The idea was to move this to a virtual environment using Azure Lab Services, enabling the instructors to spin up and spin down classes at will. A major roadblock we've run into is the Azure Lab instances only have 108GB Free on the OS drive, and the temp drive is not usable as its limited to 38GB and temporary storage only. Please add a feature to either attach a disk to each instance with enough storage space for these types of activities, or increase the OS disk size to accommodate such tasks. This service is more than ideal in its self service nature. The cost for us to spin up something remotely similar in WVD is not cost effective.
Jim Ratsch commented
No, although it would be nice to be able to change the SKU size, it would not address this problem. The whole premise for running nested virtualization is to run VMs on the virtual host. Many different types of labs will require more than 4 or so VMs, which is about the limit considering the footprint of fresh installed Windows on those VMs. My customer wants to set up a generic lab for testing, that will have AD and other roles in it. This will take at least a dozen VMs, but conceptually would really be great because they could issue copies of it to different admins on the team to do independent testing without interfering with other admins' (students :-)) work. I would suggest adding the capability to either have a nested template with an additional drive, along with the expected cost, OR add an option to add additional space to any SKU, along with an estimated cost.
Tyler Dickieson commented
+1 We have some large software packages that need some extra C: drive space.

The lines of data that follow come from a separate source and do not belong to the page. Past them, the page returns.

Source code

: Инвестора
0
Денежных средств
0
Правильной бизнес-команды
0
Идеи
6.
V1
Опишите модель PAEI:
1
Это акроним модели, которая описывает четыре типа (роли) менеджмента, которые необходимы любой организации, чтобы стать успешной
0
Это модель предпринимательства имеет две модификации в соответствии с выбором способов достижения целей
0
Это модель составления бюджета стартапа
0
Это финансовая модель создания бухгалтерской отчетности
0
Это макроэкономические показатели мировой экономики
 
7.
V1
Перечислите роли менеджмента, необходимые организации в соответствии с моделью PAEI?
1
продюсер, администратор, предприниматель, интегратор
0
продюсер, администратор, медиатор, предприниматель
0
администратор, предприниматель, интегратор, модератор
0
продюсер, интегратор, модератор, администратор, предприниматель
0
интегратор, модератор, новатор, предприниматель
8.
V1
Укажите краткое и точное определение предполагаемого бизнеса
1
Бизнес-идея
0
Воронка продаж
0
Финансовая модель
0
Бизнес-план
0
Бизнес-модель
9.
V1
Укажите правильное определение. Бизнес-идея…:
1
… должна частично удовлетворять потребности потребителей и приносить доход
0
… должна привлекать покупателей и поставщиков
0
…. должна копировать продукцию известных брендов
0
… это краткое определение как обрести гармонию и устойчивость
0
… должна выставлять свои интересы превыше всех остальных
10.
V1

@azuresupport recommended adding feedback to this.
My class doesn't fit in to the <98GB of free space on the hard drive, because we have a few virtual machines. It would be nice to have the option to increase the hard disk space available for use, especially for instances recommended for nested virtualization.
I have had a scenario where I had enough RAM and CPU-cycles, but did not have enough disk-space to support the set of nested vm's I needed to run. Expanding the disk space only (maybe already on lab creation) will fix this, but I see challenges when it comes to the billing scenario that is easy to understand and based on pre-defined SKU sizes.
Robin Admin commented
No. I don't need lots of CPU power, but I do need bigger than a 120GB C drive.
I need to either be able to increase the C drive size, or add additional data disks.
Otherwise the storage is too small to run multiple VMs from. I've got plenty of CPU and RAM but insufficient storage.